───── TEXTO EXTRAÍDO
Sonero y salsero

IGNACIO FAULÍN.

Este venezolano de larga y fructífera carrera es una de las gargantas más importantes en el universo salsero. Sus conciertos incandescentes presentan siempre buenas razones para que el aficionado salga hambriento y saciado, a la vez, de música afrocaribeña. Combina en ellos con pasión son cubano (ha dedicado algún disco entero a la isla y sus maravillas sonoras), merengue, salsa sensual, algún pasodoble o guarachas desenfrenadas. No suele dejar mucho tiempo para el descanso y se manifiesta con suma claridad cuando baja de la tarima: "Yo me siento bien con cualquier género bullicioso, bailable.Pero hay músicas, como la árabe o la china, que se que no podría interpretar porque eso es muy difícil. Incluso el flamenco, que me gusta mucho, pero no es suficiente con afinar. Se necesitan otras cosas que nacen con la propia persona".

Diferentes discos de oro y showman hasta los huesos, sigue entusiasmado por los viejos clásicos. Le gustaría grabar con orquestas sinfónicas u organizar una gran banda al estilo del mítico Benny Moré a la par que declara "Miguelito Valdés o Tito Rodríguez son artistas que dejaron un legado hermoso. Eso es imborrable en la vida, siempre van a permanecer en mí como sinónimos de alegría". Lo cierto es que en sus entrevistas siempre le he encontrado un punto de galanura irremediable para un rumbero y bailongo como hay pocos. "Ustedes los periodistas ­ha dicho­ son las verdaderas estrellas. ¿Cómo lo haría uno para llevar al mundo una inquietud, un proyecto, una idea, si ustedes no estuvieran ahí?"
Un veterano fundamental a la hora de fabricar e interpretar ritmos calientes.
──────────
───── REGISTROS DE DATOS
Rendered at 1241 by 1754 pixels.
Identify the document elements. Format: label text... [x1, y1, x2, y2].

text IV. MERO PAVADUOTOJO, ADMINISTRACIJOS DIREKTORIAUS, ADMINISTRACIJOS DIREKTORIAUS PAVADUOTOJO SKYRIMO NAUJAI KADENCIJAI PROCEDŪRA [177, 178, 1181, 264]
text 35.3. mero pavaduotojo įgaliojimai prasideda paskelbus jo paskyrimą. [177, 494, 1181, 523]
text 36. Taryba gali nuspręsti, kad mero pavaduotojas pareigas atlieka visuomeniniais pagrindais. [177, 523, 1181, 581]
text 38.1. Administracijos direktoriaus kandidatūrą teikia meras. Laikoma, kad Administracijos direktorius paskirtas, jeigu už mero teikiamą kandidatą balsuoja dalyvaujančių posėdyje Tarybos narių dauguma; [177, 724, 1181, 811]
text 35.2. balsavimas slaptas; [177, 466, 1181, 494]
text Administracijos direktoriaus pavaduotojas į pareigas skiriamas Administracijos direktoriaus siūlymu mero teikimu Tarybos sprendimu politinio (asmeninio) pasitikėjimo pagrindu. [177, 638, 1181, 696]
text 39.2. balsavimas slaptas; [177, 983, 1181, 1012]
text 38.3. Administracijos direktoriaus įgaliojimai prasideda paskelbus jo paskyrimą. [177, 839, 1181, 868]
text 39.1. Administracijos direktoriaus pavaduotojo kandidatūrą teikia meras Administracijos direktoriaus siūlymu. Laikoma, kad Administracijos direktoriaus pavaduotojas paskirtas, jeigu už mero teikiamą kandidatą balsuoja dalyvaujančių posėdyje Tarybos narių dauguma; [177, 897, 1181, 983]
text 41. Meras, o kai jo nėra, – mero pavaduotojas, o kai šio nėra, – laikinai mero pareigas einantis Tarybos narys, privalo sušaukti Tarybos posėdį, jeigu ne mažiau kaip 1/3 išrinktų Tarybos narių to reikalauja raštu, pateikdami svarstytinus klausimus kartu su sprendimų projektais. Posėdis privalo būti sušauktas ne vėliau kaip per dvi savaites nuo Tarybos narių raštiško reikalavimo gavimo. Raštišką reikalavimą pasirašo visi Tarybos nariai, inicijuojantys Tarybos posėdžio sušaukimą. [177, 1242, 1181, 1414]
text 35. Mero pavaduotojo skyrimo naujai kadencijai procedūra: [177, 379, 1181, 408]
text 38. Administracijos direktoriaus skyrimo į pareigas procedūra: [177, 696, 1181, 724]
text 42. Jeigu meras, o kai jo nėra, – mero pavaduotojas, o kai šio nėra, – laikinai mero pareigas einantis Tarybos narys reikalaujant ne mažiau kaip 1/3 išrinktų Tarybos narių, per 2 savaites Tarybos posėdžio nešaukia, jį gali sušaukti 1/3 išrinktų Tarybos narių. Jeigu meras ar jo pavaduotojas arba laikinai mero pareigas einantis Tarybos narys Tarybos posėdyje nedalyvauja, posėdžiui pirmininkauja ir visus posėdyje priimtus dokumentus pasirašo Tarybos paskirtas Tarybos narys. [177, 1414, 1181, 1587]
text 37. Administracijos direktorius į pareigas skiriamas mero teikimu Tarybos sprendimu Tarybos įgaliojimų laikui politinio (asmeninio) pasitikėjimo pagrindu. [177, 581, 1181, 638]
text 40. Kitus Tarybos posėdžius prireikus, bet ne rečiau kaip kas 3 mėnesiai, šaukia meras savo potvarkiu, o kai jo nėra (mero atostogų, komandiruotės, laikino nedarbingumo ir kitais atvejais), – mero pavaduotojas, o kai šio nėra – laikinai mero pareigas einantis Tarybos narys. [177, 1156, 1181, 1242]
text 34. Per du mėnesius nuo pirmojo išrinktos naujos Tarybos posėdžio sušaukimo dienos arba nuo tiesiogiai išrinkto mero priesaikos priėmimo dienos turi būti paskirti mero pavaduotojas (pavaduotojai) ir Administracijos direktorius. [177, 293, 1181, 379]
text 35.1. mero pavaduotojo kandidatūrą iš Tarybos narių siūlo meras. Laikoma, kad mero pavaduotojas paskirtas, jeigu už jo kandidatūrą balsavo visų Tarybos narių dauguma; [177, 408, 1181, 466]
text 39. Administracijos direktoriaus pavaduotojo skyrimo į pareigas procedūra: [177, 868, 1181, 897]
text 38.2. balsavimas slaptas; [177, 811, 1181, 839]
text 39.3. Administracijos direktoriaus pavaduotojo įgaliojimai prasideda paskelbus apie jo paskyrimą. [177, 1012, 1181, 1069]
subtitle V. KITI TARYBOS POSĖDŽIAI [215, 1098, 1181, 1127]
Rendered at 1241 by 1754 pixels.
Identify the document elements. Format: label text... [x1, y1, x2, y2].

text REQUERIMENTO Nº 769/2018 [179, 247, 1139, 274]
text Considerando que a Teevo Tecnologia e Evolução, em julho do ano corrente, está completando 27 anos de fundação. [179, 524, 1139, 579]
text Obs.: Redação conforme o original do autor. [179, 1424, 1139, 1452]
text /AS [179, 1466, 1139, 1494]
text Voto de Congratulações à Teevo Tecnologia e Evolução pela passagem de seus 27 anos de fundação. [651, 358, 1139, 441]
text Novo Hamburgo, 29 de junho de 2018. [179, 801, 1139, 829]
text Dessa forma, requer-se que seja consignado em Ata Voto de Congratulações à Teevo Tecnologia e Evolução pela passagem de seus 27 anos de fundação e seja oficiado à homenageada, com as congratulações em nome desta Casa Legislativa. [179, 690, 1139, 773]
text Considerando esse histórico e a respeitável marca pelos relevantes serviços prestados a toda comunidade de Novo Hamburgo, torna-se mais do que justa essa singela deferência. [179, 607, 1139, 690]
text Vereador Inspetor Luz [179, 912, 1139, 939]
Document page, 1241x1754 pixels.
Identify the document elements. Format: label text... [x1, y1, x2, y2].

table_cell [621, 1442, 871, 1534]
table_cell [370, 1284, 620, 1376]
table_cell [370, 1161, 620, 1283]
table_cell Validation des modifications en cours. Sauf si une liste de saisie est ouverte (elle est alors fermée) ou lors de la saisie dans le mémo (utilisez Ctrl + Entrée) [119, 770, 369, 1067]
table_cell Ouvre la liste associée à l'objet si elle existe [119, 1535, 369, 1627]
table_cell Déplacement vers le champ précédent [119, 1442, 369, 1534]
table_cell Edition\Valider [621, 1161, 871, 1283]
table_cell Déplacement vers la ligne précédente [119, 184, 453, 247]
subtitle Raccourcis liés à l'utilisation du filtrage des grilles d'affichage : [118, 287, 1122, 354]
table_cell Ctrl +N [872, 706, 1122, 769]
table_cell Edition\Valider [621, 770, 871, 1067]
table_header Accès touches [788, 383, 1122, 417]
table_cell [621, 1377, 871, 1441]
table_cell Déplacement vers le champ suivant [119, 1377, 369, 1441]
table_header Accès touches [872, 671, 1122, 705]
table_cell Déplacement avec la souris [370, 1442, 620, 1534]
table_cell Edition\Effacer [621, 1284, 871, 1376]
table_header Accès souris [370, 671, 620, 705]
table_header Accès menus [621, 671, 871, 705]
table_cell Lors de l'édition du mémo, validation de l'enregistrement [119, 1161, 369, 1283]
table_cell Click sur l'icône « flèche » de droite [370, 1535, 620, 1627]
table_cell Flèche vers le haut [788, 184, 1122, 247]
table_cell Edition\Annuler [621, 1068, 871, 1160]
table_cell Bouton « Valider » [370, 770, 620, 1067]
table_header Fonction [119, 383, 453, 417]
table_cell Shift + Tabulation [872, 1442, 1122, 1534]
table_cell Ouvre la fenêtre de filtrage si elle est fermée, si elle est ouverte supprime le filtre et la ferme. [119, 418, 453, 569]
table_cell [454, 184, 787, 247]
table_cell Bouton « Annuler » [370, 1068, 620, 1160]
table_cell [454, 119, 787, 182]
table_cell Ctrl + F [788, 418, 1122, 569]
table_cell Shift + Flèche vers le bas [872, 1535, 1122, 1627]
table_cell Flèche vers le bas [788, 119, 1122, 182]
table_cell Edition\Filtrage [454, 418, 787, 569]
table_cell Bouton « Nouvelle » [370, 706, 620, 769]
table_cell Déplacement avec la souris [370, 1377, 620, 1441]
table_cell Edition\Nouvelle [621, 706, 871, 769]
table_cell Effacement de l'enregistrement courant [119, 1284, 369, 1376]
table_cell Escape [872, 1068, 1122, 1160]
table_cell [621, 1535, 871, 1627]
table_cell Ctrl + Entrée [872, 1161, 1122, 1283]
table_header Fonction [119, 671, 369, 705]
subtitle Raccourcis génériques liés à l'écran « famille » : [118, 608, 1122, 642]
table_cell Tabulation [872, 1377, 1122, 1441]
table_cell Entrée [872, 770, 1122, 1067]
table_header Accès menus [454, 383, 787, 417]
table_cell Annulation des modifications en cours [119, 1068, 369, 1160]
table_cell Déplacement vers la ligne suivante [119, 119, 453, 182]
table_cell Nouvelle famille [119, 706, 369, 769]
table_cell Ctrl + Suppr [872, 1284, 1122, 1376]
──────────
## LISTA DE TAREAS
1. En el texto sobre el sonero venezolano, ¿con qué tipo de orquestas le gustaría grabar al cantante?
2. Reproduce del texto sobre el sonero venezolano el fragmento comprendido entre "Diferentes discos de" y "interpretar ritmos calientes.", ambos incluidos.

## RESPUESTAS POR TAREA
1. Con orquestas sinfónicas.

2.
Diferentes discos de oro y showman hasta los huesos, sigue entusiasmado por los viejos clásicos. Le gustaría grabar con orquestas sinfónicas u organizar una gran banda al estilo del mítico Benny Moré a la par que declara "Miguelito Valdés o Tito Rodríguez son artistas que dejaron un legado hermoso. Eso es imborrable en la vida, siempre van a permanecer en mí como sinónimos de alegría". Lo cierto es que en sus entrevistas siempre le he encontrado un punto de galanura irremediable para un rumbero y bailongo como hay pocos. "Ustedes los periodistas ­ha dicho­ son las verdaderas estrellas. ¿Cómo lo haría uno para llevar al mundo una inquietud, un proyecto, una idea, si ustedes no estuvieran ahí?"
Un veterano fundamental a la hora de fabricar e interpretar ritmos calientes.